X_input = Input(input_shape)
X = X_input
# CONV -> BN -> RELU Block applied to X
X = Conv2D(32, (4, 4), strides = (1, 1), name = 'conv0')(X)
X = BatchNormalization(axis = 3, name = 'bn0')(X)
X = Activation('relu')(X)
# MAXPOOL
X = MaxPooling2D((2, 2), name='max_pool1')(X)
# CONV -> BN -> RELU Block applied to X
X = Conv2D(64, (4, 4), strides = (1, 1), name = 'conv1')(X)
X = BatchNormalization(axis = 3, name = 'bn1')(X)
X = Activation('relu')(X)
# MAXPOOL
X = MaxPooling2D((2, 2), name='max_pool2')(X)
# FLATTEN X (means convert it to a vector) + FULLYCONNECTED
X = Flatten()(X)
X = Dense(4, activation='softmax', name='fc')(X)
# Create model. This creates your Keras model instance, you'll use this instance to train/test the model.
model = Model(inputs = X_input, outputs = X, name='ImageModel')
return model
So now our CNN network looks like this
Training the network
imageModel.fit(x=X_train, y=y_train, epochs=25, batch_size=64,shuffle=True,verbose=2)
So, we completed all the steps of construction and its time to train our model.
Testing the network
preds = imageModel.evaluate(x=X_test, y=y_test)
print()
print ("Loss = " + str(preds[0]))
print ("Test Accuracy = " + str(preds[1]))

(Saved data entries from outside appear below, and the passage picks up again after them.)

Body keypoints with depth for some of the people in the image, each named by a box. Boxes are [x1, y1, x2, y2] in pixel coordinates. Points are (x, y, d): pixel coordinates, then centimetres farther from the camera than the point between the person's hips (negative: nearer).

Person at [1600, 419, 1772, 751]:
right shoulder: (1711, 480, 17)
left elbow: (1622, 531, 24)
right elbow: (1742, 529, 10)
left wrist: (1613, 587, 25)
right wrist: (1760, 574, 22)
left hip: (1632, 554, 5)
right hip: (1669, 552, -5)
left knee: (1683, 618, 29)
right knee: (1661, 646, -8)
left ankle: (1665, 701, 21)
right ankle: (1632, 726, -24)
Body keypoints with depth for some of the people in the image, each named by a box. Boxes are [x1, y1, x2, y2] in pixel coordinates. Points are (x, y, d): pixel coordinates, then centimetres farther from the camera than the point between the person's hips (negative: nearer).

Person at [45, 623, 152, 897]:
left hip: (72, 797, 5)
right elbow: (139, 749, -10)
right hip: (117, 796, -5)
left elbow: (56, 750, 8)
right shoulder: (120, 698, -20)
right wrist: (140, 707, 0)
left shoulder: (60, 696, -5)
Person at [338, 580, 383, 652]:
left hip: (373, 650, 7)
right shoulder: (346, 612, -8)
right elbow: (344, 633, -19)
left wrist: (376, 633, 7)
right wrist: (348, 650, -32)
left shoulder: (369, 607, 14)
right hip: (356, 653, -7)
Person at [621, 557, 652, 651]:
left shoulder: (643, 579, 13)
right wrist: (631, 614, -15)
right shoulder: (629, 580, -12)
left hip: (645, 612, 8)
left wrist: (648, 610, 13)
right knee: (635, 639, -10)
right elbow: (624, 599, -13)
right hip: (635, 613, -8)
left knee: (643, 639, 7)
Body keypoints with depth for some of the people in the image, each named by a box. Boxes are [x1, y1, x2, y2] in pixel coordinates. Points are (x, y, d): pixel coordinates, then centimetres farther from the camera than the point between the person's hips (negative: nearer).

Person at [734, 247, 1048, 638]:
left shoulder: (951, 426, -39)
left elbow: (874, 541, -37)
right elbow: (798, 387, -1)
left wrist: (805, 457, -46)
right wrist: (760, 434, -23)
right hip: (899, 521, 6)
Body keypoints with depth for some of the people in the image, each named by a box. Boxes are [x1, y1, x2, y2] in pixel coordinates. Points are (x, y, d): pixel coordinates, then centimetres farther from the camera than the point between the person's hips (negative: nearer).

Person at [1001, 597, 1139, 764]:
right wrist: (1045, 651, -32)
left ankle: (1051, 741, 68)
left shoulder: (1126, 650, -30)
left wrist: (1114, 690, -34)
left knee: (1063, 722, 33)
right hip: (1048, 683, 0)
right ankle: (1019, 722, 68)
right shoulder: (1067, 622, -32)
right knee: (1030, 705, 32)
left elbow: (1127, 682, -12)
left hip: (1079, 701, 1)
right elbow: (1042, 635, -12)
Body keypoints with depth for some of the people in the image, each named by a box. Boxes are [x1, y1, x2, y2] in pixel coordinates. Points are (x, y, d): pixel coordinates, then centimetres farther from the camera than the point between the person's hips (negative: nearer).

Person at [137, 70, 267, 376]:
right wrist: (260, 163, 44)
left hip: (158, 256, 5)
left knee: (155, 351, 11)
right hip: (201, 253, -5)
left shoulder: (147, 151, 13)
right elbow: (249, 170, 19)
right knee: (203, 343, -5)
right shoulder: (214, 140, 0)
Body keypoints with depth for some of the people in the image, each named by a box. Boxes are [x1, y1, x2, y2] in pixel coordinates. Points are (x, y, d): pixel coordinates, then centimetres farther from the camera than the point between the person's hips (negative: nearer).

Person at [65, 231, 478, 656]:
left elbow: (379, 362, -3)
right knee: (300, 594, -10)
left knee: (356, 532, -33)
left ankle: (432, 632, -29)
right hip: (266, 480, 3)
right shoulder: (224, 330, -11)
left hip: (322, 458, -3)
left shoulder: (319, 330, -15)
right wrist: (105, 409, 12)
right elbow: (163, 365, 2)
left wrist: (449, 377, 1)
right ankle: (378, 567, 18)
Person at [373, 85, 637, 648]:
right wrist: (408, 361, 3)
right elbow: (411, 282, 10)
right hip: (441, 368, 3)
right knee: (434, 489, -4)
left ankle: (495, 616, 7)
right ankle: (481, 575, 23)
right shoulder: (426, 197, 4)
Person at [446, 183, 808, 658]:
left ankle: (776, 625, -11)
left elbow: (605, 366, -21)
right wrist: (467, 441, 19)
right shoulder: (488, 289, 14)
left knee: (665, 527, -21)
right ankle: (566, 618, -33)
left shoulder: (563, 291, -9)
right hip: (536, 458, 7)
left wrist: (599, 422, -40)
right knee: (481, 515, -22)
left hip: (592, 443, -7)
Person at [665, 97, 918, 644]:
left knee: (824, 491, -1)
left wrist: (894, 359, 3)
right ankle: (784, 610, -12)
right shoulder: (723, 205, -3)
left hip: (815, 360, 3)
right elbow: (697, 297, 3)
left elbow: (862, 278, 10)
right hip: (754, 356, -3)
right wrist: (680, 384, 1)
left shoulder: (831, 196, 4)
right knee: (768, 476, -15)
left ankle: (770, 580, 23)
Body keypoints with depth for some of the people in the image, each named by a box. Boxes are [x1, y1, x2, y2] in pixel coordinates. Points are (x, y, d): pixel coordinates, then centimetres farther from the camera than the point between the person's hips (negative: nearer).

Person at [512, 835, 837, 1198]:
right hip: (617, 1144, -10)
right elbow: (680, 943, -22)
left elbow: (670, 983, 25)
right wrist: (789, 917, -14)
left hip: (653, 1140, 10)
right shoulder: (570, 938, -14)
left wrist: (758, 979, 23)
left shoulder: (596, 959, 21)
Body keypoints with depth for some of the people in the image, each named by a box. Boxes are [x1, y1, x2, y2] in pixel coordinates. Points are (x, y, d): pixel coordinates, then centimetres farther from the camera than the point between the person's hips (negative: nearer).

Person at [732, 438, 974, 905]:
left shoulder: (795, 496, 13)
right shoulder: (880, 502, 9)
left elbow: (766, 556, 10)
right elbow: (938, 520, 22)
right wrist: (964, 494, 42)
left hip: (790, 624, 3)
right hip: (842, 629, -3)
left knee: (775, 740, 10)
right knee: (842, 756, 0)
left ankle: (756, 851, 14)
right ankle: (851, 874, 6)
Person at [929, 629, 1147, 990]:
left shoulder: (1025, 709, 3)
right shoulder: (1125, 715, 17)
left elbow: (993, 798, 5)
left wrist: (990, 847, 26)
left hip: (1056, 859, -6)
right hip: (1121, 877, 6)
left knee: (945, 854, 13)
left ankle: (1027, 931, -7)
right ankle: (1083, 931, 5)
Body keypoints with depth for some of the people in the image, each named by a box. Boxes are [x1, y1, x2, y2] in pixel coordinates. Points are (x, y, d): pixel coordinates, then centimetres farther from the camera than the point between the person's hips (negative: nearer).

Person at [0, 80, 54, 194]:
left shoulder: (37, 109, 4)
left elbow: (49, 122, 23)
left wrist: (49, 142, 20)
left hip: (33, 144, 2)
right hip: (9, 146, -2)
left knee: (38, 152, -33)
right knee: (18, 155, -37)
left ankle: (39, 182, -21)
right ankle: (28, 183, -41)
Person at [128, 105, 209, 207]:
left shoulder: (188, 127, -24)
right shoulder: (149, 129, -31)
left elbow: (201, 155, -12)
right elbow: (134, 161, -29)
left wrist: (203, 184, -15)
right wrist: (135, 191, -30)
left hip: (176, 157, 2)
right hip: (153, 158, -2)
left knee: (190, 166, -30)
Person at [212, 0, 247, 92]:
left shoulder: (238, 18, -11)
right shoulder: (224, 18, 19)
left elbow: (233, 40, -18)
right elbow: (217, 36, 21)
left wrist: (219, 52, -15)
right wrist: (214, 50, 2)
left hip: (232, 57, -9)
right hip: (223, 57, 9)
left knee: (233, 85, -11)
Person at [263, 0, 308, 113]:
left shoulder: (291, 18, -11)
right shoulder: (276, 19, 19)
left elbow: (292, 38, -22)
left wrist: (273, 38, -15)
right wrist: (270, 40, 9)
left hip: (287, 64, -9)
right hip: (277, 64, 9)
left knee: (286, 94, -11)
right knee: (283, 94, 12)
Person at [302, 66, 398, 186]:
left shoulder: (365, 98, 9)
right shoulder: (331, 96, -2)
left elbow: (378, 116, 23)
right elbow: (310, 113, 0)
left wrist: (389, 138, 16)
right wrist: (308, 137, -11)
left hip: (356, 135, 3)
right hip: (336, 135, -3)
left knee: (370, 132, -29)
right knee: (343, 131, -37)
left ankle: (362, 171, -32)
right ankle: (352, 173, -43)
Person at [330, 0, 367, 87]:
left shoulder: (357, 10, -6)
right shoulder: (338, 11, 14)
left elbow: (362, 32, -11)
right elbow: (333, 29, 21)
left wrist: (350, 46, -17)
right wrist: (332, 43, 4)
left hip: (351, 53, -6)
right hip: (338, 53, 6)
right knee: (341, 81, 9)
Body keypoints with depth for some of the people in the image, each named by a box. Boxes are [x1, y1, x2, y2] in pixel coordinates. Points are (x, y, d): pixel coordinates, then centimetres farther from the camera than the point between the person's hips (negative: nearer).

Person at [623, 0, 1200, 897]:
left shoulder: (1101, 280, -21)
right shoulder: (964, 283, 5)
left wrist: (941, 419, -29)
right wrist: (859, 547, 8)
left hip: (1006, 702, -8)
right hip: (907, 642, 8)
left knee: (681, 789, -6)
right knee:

our model has reached accuracy of 80%. Though it is not 100% accurate but it will give correct predictions most of the times. Try adding more convolutional and pooling layers, play with the number of nodes and epochs, and you might get high accuracy result.
Transfer Learning
we take the pre-trained weights of an already trained model(one that has been trained on millions of images belonging to 1000’s of classes, on several high power GPU’s for several days) and use these already learned features to predict new classes.
There are several models that have been trained on the image net dataset and have been open sourced.
For example, VGG-16, VGG-19, Inception-V3 etc. For more details about each of these models, read the official keras documentation here.
I decide to use VGG-19 in this example, code as following
base_model = VGG19(
weights='imagenet',
include_top=False,
input_shape=X_train.shape[1:],
classes=3
)
x = base_model.output
x = GlobalAveragePooling2D()(x)
x = Dense(1024, activation='relu')(x)
output = Dense(4, activation='softmax')(x)
model = Model(inputs=base_model.input, outputs=output)
model.compile(
optimizer='adam',
loss='categorical_crossentropy',
metrics=['accuracy']
)
The VGG-19 network looks like this
Testing network accuracy
model.fit(X_train,y_train, epochs=25,verbose=2,shuffle=True)
test_loss, test_acc = model.evaluate(X_test,y_test)
print(test_acc)
Our model has reach 100% accuracy! Even though it has reached high accuracy due to the limited sample of testing images.
Summary
So, we created a simple Image Recognition Classifier. The same concept can applied to a diverse range of objects with a lot of training data and appropriate network. You can change the dataset with the images of your friends and relatives and work upon the network to make a Face Recognition Classifier.